Please change "Mask each instance of" to "Outline every instance of" in the data from the line containing "Outline esophagus." through the end of the data, and give those lines again with nothing else altered.

>>

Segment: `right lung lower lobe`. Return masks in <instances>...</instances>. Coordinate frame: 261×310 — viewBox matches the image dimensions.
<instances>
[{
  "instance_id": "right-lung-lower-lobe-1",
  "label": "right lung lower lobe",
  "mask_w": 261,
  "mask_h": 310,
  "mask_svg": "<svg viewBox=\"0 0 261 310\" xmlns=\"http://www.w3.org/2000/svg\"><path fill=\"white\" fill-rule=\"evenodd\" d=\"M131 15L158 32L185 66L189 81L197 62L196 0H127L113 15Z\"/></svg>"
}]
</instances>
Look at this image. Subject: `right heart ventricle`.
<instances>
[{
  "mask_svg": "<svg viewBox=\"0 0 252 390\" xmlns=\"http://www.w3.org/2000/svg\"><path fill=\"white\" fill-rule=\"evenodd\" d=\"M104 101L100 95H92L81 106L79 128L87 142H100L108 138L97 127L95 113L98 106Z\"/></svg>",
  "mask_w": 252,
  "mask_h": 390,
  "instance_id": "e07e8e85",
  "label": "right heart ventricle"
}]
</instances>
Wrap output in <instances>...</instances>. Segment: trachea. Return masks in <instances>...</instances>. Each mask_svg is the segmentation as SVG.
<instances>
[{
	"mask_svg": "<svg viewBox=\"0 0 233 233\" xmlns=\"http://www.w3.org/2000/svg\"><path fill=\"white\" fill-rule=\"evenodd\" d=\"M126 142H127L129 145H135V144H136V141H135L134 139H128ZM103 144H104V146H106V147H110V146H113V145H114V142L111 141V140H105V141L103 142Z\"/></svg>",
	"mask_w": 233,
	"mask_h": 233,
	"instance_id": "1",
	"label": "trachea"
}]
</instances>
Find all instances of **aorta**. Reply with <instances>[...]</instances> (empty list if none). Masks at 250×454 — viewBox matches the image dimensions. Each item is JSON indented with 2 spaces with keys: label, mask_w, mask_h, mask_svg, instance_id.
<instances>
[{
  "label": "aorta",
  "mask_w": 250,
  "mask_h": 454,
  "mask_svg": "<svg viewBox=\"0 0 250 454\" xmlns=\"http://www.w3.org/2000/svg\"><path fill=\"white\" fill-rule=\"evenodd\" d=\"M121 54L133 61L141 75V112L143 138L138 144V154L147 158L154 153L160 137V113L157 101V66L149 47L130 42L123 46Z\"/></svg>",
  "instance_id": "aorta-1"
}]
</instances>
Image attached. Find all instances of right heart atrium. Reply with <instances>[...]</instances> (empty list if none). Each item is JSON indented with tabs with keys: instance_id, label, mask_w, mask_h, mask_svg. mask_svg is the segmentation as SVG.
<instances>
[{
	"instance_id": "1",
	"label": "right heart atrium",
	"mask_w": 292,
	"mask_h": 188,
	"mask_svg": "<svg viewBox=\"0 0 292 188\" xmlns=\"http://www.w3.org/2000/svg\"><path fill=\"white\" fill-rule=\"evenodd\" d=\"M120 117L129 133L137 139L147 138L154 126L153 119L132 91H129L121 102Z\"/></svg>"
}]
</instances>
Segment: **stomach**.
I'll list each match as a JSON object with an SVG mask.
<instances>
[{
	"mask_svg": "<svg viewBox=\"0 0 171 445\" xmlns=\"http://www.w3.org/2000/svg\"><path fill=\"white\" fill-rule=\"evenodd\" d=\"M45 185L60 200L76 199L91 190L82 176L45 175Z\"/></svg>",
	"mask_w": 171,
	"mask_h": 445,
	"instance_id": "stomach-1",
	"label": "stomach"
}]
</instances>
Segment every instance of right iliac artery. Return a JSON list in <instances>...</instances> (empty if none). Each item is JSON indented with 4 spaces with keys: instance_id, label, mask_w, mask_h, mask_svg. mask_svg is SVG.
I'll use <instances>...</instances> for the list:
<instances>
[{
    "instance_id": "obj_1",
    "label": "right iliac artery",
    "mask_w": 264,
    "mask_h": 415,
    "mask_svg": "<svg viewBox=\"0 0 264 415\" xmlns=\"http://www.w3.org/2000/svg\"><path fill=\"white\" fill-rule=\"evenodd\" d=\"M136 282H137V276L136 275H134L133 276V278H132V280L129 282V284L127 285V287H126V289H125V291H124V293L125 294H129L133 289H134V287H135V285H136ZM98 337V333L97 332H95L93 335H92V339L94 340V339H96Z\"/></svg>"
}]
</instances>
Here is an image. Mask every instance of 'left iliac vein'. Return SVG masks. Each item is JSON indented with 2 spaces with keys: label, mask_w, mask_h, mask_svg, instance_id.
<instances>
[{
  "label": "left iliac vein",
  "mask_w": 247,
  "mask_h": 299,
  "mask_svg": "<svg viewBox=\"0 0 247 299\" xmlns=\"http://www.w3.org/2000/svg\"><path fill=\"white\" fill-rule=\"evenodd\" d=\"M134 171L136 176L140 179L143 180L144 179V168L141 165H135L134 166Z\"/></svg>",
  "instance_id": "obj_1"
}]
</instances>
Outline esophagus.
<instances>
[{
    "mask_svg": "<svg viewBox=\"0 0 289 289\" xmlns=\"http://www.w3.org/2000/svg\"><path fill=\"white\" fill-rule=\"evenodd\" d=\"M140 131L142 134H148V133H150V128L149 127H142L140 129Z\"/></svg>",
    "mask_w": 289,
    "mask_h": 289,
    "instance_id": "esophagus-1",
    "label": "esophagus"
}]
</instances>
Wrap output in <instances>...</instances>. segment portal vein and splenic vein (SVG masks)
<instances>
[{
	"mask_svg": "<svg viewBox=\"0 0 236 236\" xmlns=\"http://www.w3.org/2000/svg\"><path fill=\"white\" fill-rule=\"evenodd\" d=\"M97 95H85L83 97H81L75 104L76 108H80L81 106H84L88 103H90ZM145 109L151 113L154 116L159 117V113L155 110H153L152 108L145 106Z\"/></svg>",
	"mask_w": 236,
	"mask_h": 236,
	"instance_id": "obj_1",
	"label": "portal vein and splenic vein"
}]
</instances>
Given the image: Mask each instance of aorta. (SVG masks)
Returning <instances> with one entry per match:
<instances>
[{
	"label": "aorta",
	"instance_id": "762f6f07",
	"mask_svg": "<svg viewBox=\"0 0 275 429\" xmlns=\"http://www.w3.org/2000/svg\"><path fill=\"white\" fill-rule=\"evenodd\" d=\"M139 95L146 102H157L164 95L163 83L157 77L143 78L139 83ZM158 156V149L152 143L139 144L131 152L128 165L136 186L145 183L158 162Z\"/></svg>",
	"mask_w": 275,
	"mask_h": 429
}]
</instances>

<<

* [The result]
Outline esophagus.
<instances>
[{
    "mask_svg": "<svg viewBox=\"0 0 289 289\" xmlns=\"http://www.w3.org/2000/svg\"><path fill=\"white\" fill-rule=\"evenodd\" d=\"M140 131L142 134H148V133H150V128L149 127H142L140 129Z\"/></svg>",
    "mask_w": 289,
    "mask_h": 289,
    "instance_id": "esophagus-1",
    "label": "esophagus"
}]
</instances>
Wrap output in <instances>...</instances>. segment portal vein and splenic vein (SVG masks)
<instances>
[{
	"mask_svg": "<svg viewBox=\"0 0 236 236\" xmlns=\"http://www.w3.org/2000/svg\"><path fill=\"white\" fill-rule=\"evenodd\" d=\"M97 95H85L83 97H81L75 104L76 108H80L81 106H84L88 103H90ZM145 109L151 113L154 116L159 117V113L155 110H153L152 108L145 106Z\"/></svg>",
	"mask_w": 236,
	"mask_h": 236,
	"instance_id": "obj_1",
	"label": "portal vein and splenic vein"
}]
</instances>
Given the image: Outline every instance of aorta. (SVG masks)
Returning <instances> with one entry per match:
<instances>
[{
	"label": "aorta",
	"instance_id": "762f6f07",
	"mask_svg": "<svg viewBox=\"0 0 275 429\" xmlns=\"http://www.w3.org/2000/svg\"><path fill=\"white\" fill-rule=\"evenodd\" d=\"M139 95L146 102H157L164 95L163 83L157 77L143 78L139 83ZM158 156V149L152 143L139 144L131 152L128 165L136 186L145 183L158 162Z\"/></svg>",
	"mask_w": 275,
	"mask_h": 429
}]
</instances>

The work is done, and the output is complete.